**TRY IT:** Please copy all of the material below word for word, leaving out the pictures.

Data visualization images
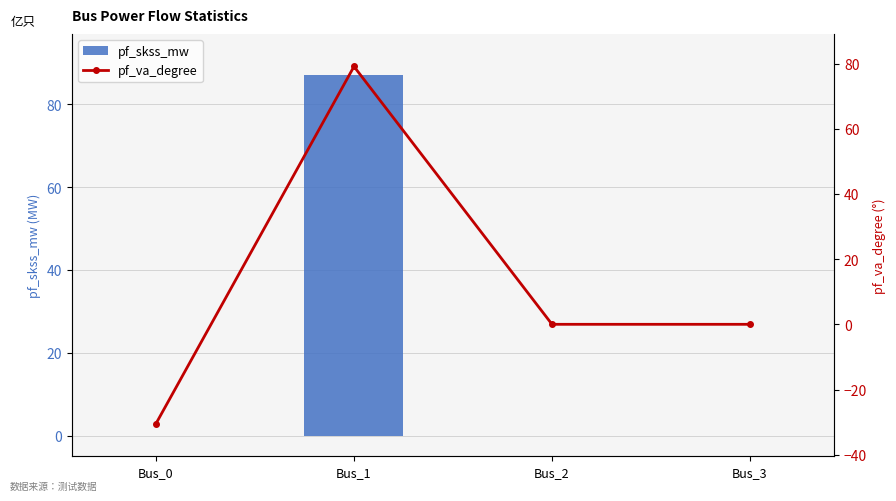

Count the number of categories in the chart.

4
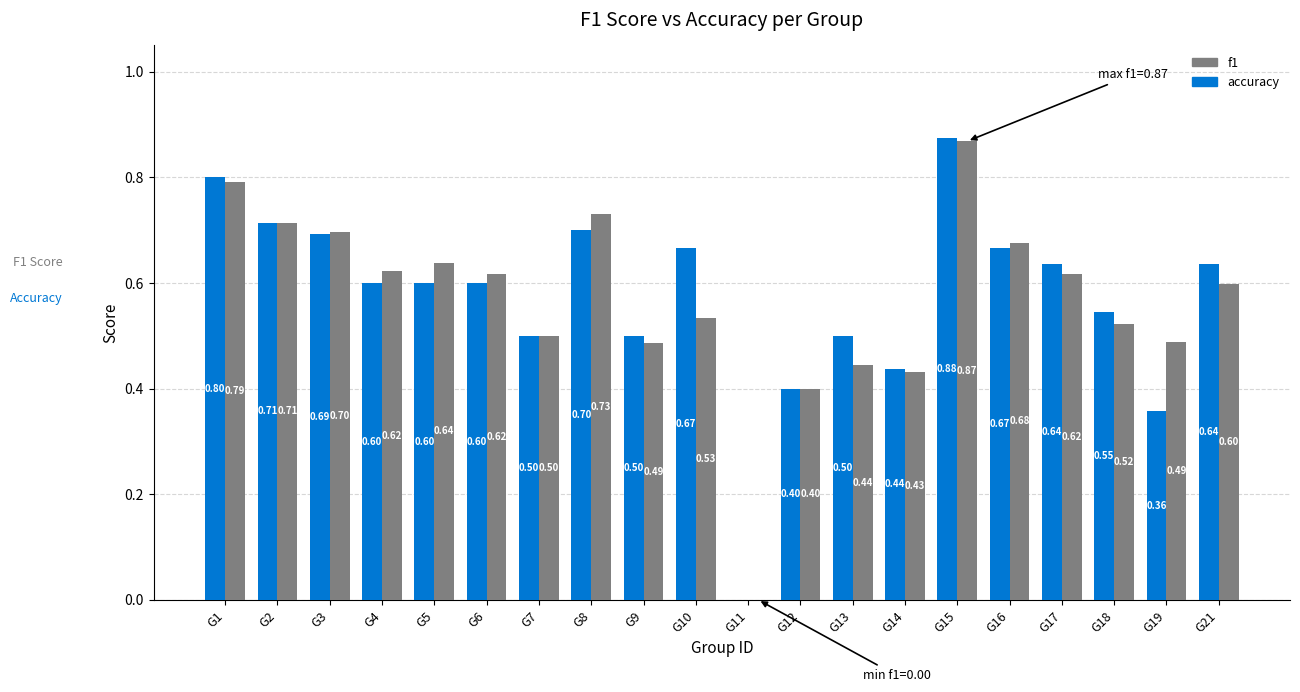

How many data points in f1 are above 0?

19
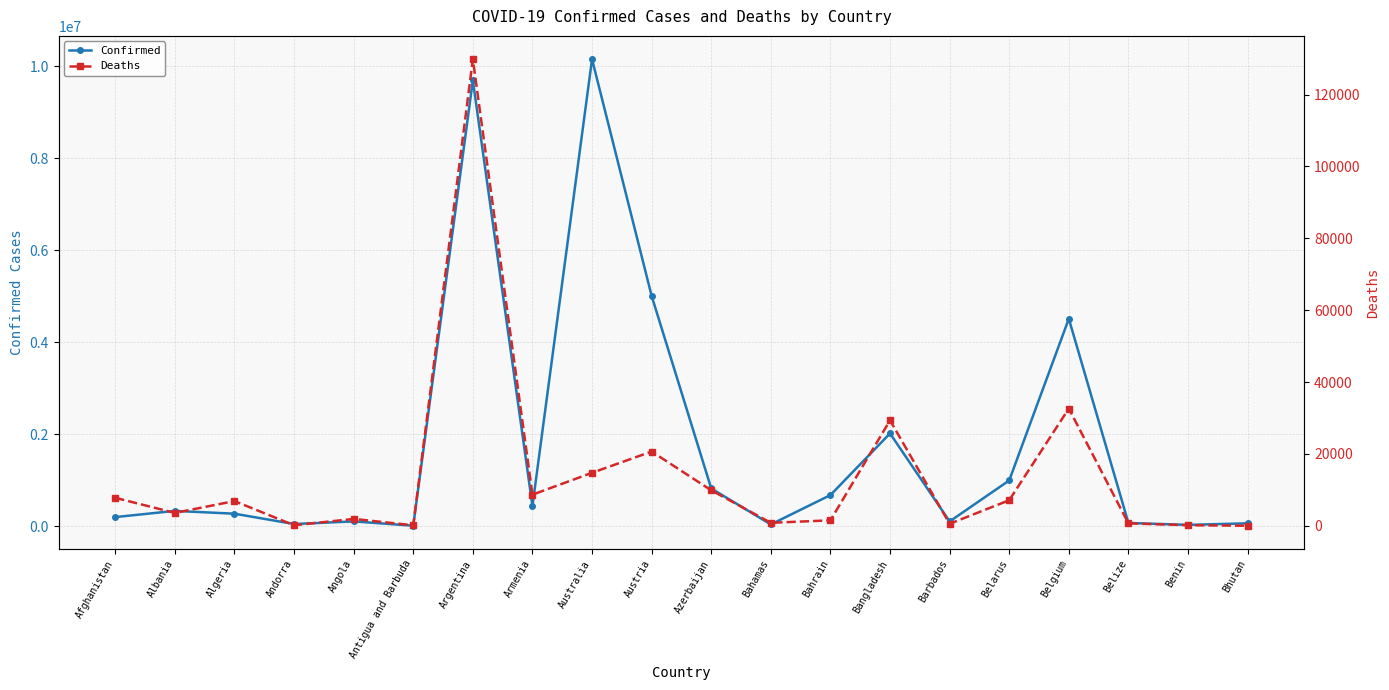

What is the sum of all Deaths values?

277126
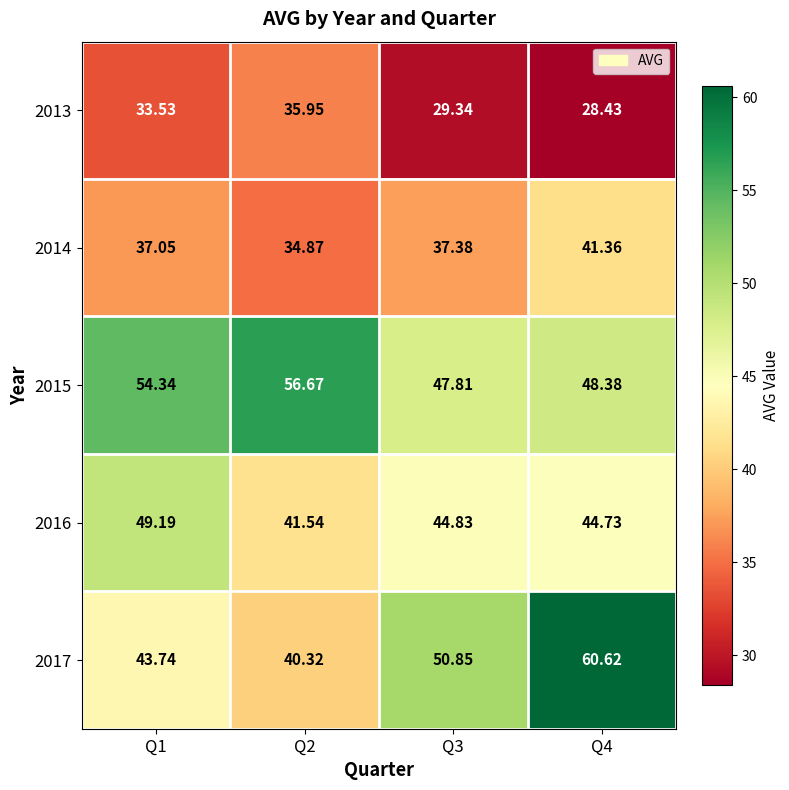

How many series are shown in this chart?

5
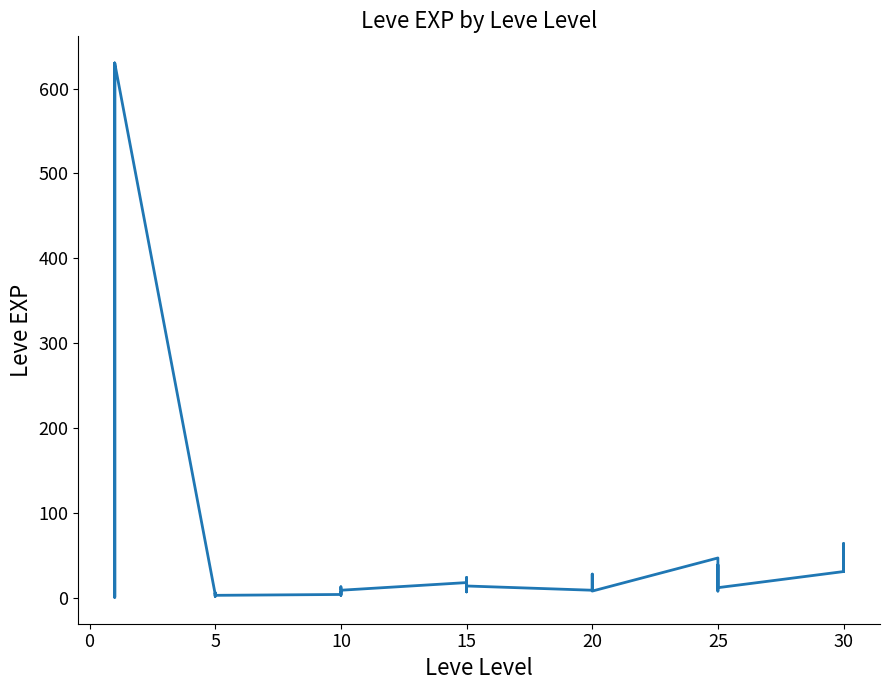

True or false: the data has more than 1 interior local peaks.

True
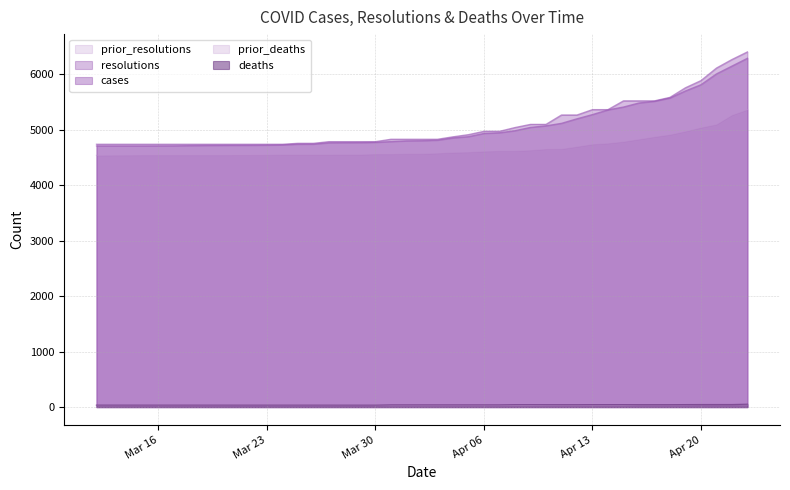

True or false: prior_resolutions has more than 0 interior local peaks.

False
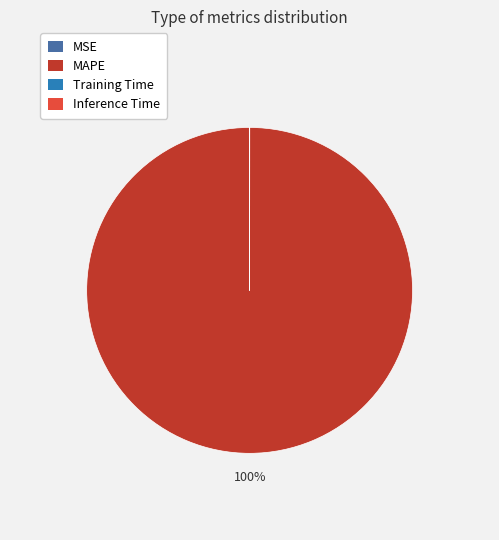

What is the largest slice in the pie chart?

MAPE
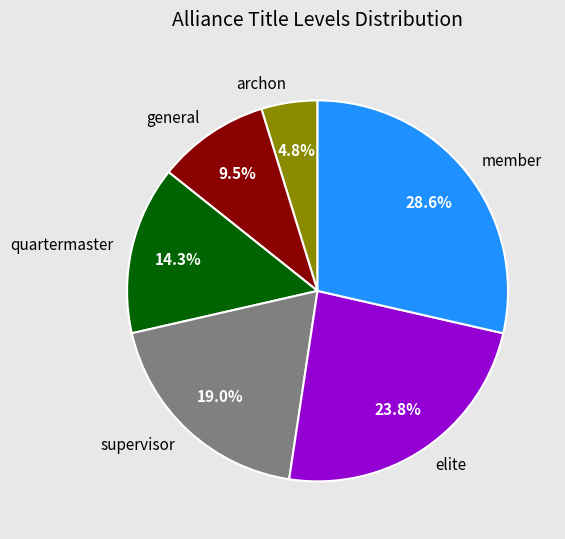

Rank the categories by value from lowest to highest.

archon, general, quartermaster, supervisor, elite, member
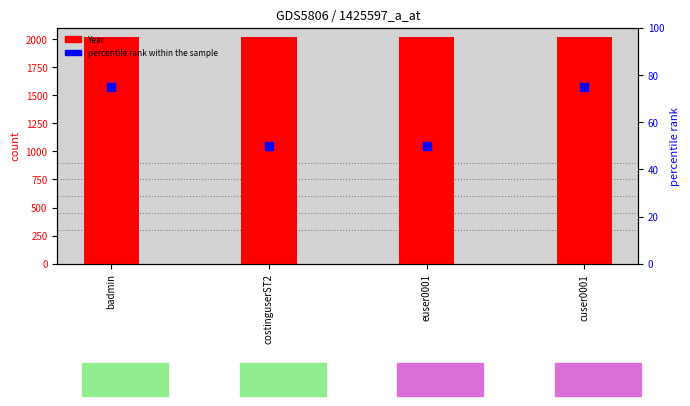

At how many categories does at least one series exceed 1510?

4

**EXERCISE SOLUTION:**
Count the number of categories in the chart.

4

How many data points in f1 are above 0?

19

What is the sum of all Deaths values?

277126

How many series are shown in this chart?

5

True or false: the data has more than 1 interior local peaks.

True

True or false: prior_resolutions has more than 0 interior local peaks.

False

What is the largest slice in the pie chart?

MAPE

Rank the categories by value from lowest to highest.

archon, general, quartermaster, supervisor, elite, member

At how many categories does at least one series exceed 1510?

4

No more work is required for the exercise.